Over the next hour, we listen and take notes as Karchung shares details about her family and her household. She recounts her siblings, her husband, and his family. She recounts her eight pregnancies, including the three children who died between infancy and their toddler years. We ask her to explain what happened.

“There was a time, about ten years ago, when an old grandfather nöpa claimed many children. He took my two-year-old son and the child belonging to my cousin and his wife. Several others.”

“When you say, ‘took them,’ what do you mean?” I ask. “How did it happen?”

“He drowned them in the river,” Karchung continues.

“Why would he do that?”

“The grandfather nöpa was lonely and jealous because in [the neighboring village of] Ghiling they built a daycare center for the young children and got a beautiful Tibetan girl to take care of them while their parents worked.
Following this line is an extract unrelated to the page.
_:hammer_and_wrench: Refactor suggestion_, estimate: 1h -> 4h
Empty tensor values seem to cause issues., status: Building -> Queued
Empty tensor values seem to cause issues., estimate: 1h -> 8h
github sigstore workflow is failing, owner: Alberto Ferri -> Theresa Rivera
This grandfather nöpa thought he should also have children to keep him company. He took them through the element of water. We lost five or six young ones before he stopped.”

“How did you get him to stop taking children?”

“We did many rituals. This appeased him.” Karchung speaks with assuredness about a dynamic of causality that in other cultural contexts might be called a tragic accident: children drowning as they played unattended beside the river while their parents worked in fields. But for Karchung, the death of her child in this instance is linked to the destiny of other young children in ways that bespeak neither disease nor neglect but rather an act of ill will by an infamous being who belongs to this place.

Her story is also a claim to knowledge and what counts as an authoritative explanation for such a death. Others in the village affirm what Karchung has shared, noting that these drownings were the impetus for founding daycares throughout Lo.

Karchung explains that her second child succumbed to pox, like many others in this village in previous decades. We interpret this as measles. “In those days, we did not have vaccinations,” she says. Had there been such medicine available, maybe she would have six living children now.

The third child “died after a few days.” When we ask Karchung why this infant had died—not “What happened?” but “What was the reason for the death?”—she touches her brow, answering this question with a gesture. This happens countless times during that summer of 2012, as we interview more than eight hundred Mustang women about their reproductive lives. To touch the forehead is to acknowledge karma. Sometimes the course of a life is written here.